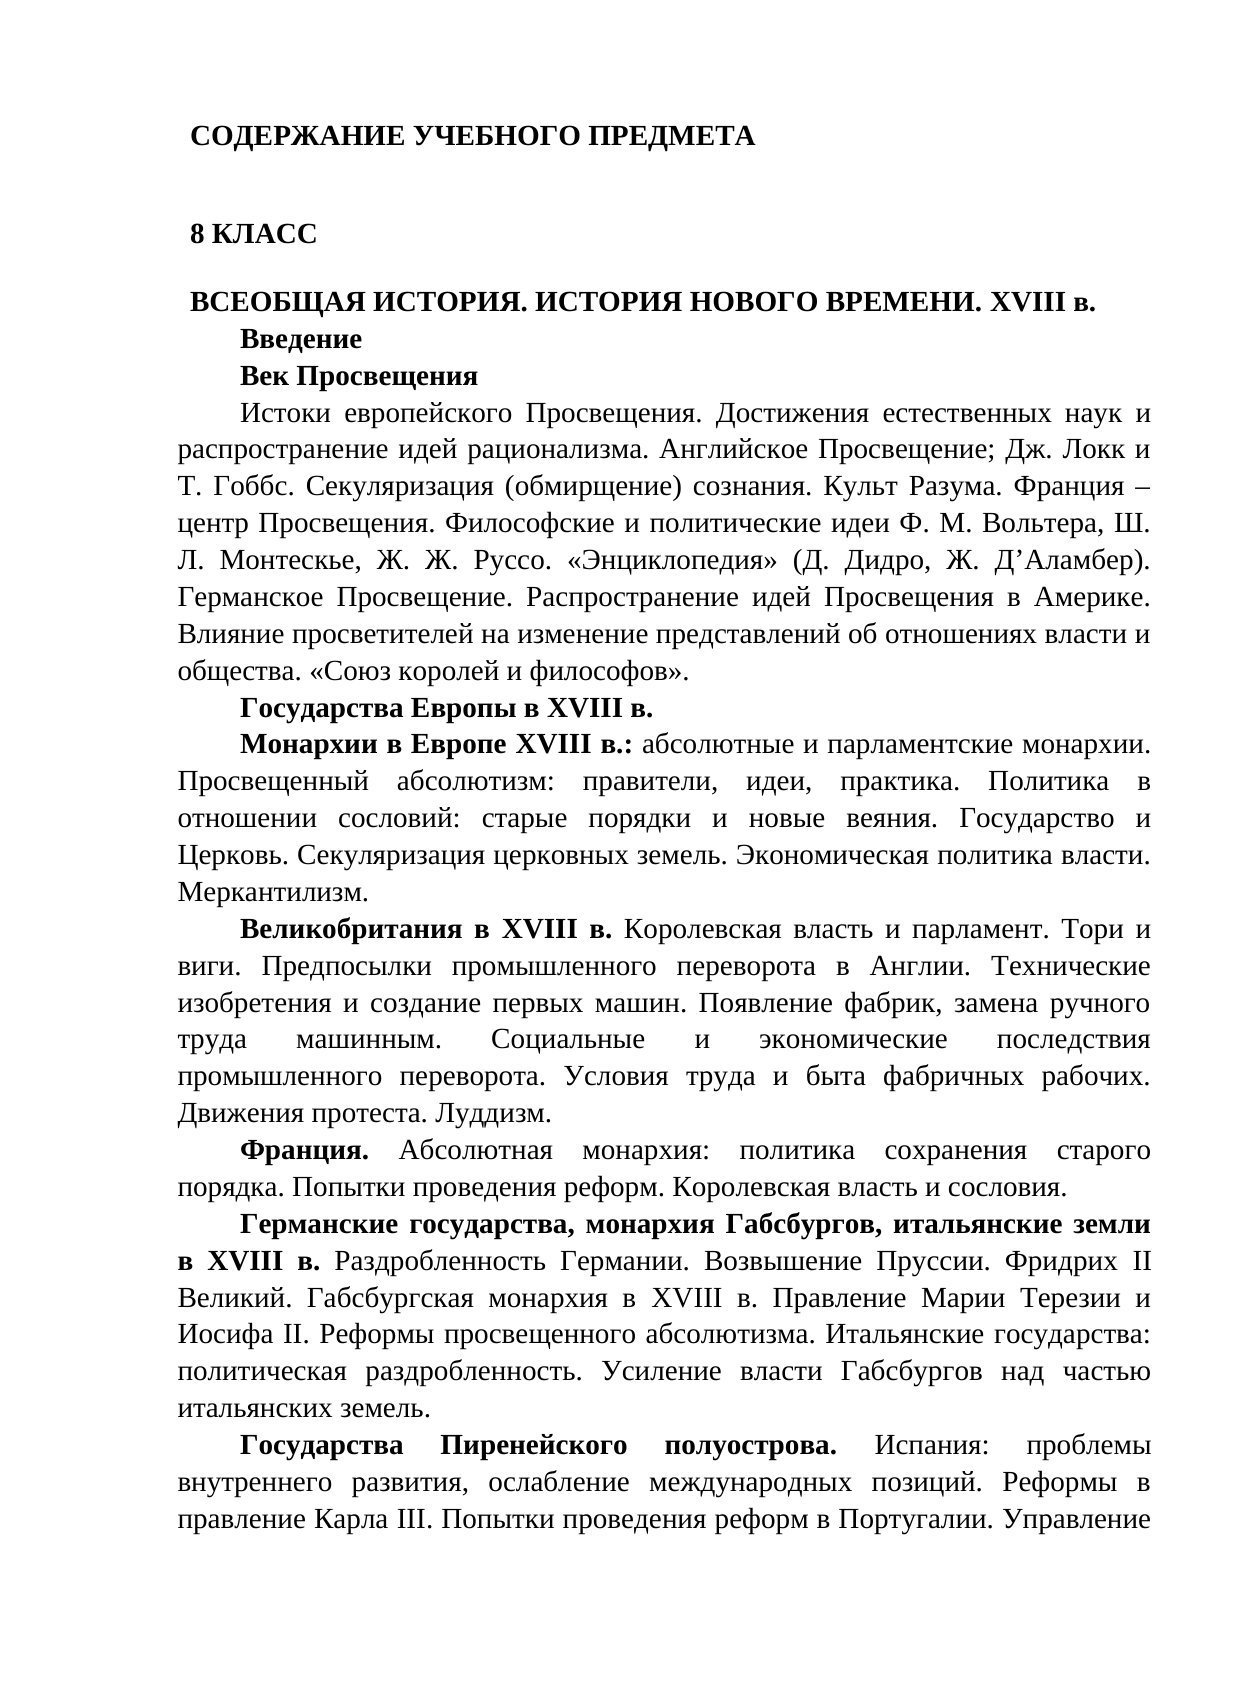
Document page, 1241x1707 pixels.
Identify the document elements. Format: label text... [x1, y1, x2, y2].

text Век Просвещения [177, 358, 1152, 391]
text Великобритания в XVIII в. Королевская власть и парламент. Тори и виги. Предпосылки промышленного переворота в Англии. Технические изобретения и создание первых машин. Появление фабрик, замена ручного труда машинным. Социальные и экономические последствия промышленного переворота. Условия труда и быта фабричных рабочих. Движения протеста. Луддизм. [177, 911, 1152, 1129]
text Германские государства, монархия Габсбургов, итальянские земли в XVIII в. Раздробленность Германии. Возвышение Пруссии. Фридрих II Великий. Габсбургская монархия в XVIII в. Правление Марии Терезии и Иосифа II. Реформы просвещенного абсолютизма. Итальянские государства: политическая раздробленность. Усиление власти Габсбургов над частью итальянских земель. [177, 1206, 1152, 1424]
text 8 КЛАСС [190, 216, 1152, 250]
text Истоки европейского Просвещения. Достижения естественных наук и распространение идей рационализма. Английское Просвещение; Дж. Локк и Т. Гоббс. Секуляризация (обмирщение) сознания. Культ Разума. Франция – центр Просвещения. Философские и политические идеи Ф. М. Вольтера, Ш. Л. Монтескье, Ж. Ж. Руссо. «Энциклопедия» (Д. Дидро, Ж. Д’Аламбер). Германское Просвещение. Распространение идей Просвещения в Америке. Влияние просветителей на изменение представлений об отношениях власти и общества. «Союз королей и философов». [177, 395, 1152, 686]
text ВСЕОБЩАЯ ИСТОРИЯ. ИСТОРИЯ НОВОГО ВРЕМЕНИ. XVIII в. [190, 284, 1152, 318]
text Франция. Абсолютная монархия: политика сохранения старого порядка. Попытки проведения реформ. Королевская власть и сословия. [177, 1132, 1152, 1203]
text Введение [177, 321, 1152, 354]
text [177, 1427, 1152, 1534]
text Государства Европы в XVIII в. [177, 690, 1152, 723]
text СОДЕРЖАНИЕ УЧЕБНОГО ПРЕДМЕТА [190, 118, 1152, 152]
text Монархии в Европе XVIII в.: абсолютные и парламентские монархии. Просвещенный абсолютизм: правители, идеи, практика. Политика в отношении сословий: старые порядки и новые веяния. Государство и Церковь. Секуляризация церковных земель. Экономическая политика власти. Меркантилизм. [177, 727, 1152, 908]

****

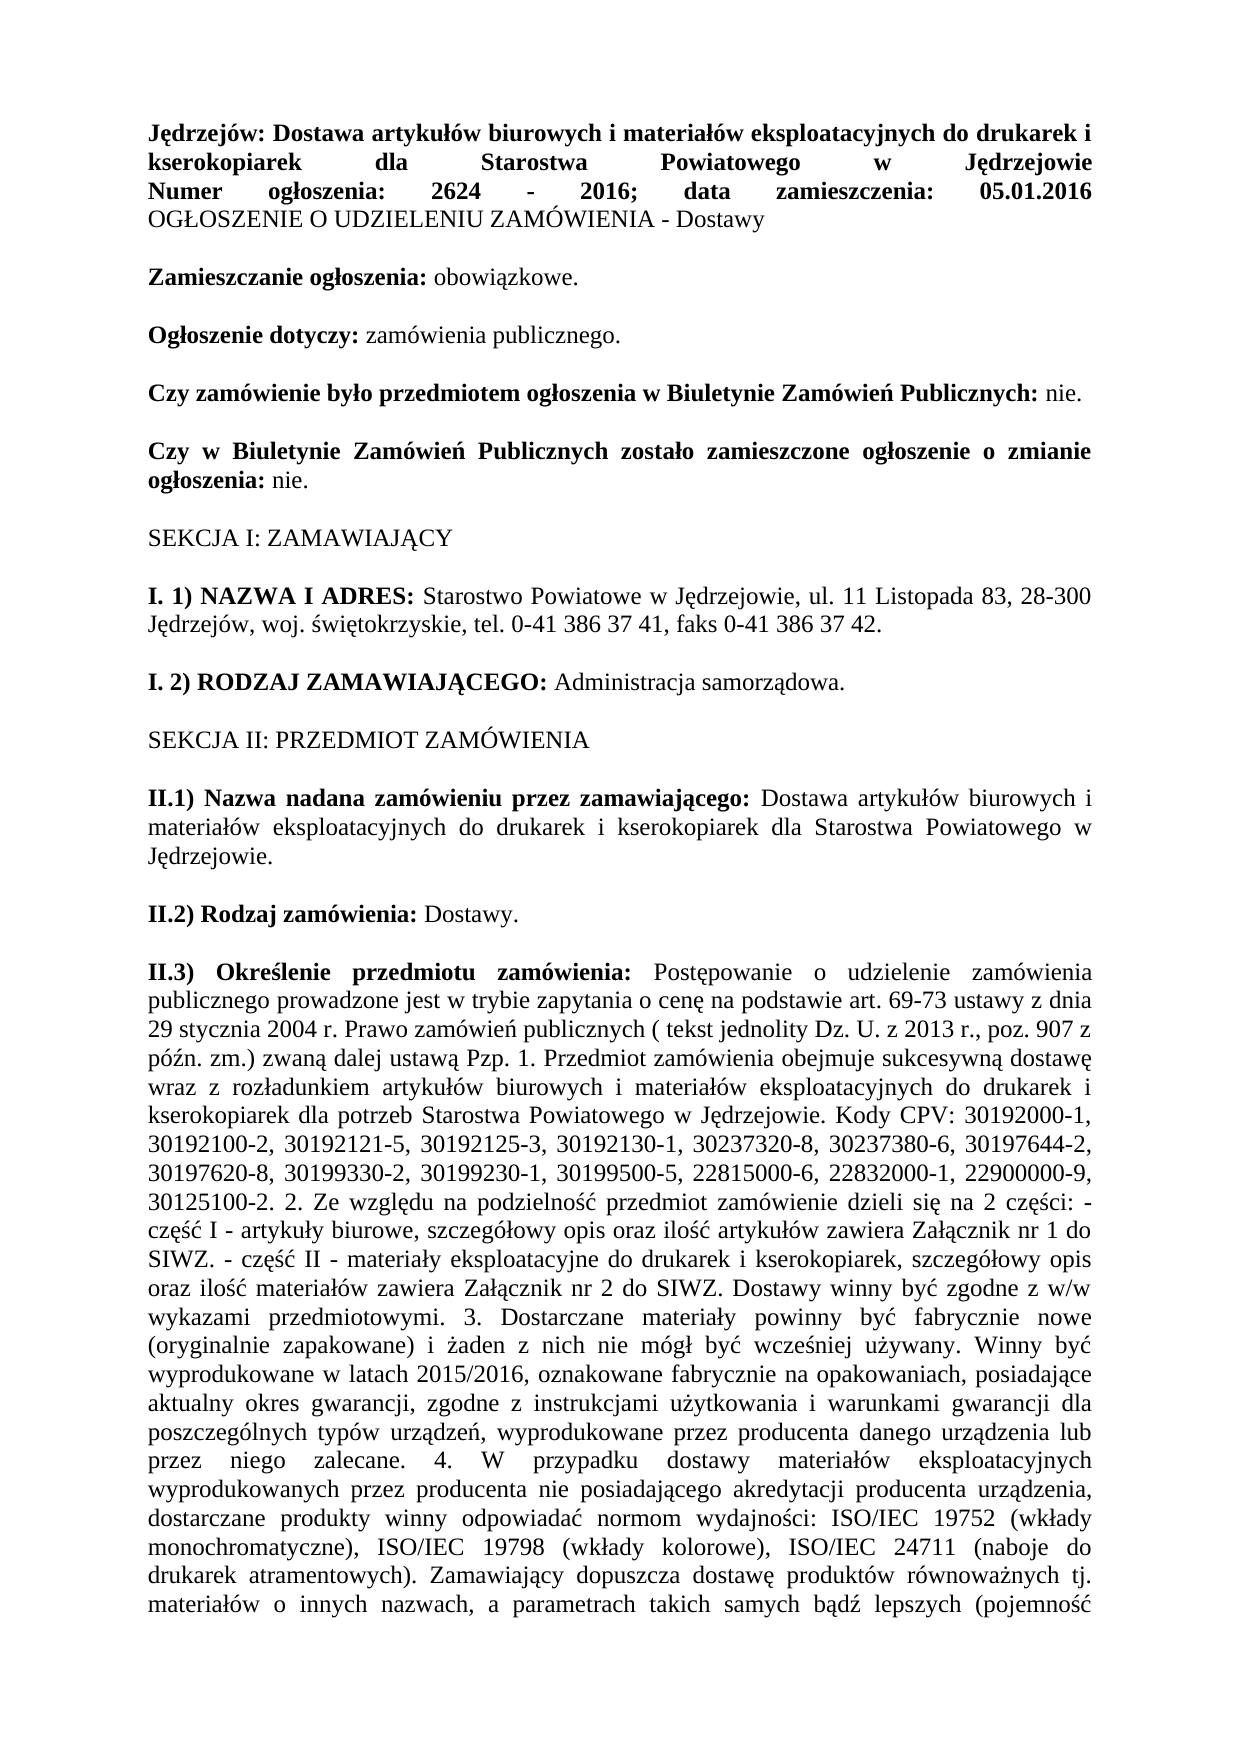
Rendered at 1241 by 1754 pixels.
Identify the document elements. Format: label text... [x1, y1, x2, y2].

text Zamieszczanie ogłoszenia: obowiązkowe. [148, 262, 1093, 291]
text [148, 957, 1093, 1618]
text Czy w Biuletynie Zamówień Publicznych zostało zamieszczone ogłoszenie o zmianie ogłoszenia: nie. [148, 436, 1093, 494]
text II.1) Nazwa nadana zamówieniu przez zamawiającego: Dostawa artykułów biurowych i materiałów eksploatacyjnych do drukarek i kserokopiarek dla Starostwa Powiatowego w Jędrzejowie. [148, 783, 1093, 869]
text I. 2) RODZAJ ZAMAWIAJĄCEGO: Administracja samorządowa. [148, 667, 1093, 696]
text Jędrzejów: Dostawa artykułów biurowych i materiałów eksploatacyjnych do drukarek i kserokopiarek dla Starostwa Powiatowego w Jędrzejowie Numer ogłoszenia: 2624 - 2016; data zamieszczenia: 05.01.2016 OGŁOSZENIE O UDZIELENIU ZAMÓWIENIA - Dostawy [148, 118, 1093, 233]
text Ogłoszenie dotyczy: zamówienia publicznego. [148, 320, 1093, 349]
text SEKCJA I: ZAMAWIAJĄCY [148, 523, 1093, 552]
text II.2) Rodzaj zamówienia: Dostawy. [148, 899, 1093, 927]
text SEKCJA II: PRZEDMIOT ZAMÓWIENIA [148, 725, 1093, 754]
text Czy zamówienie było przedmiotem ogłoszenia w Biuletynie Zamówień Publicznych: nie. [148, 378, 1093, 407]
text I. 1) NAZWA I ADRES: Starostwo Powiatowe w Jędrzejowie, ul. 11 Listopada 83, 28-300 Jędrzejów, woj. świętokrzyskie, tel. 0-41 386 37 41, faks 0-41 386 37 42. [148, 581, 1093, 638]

****

- [WORK REQUEST]
Search the data for the string "SEKCJA". List each line that has it.

- [OUTPUT FOR THIS EXERCISE]
text SEKCJA I: ZAMAWIAJĄCY [148, 523, 1093, 552]
text SEKCJA II: PRZEDMIOT ZAMÓWIENIA [148, 725, 1093, 754]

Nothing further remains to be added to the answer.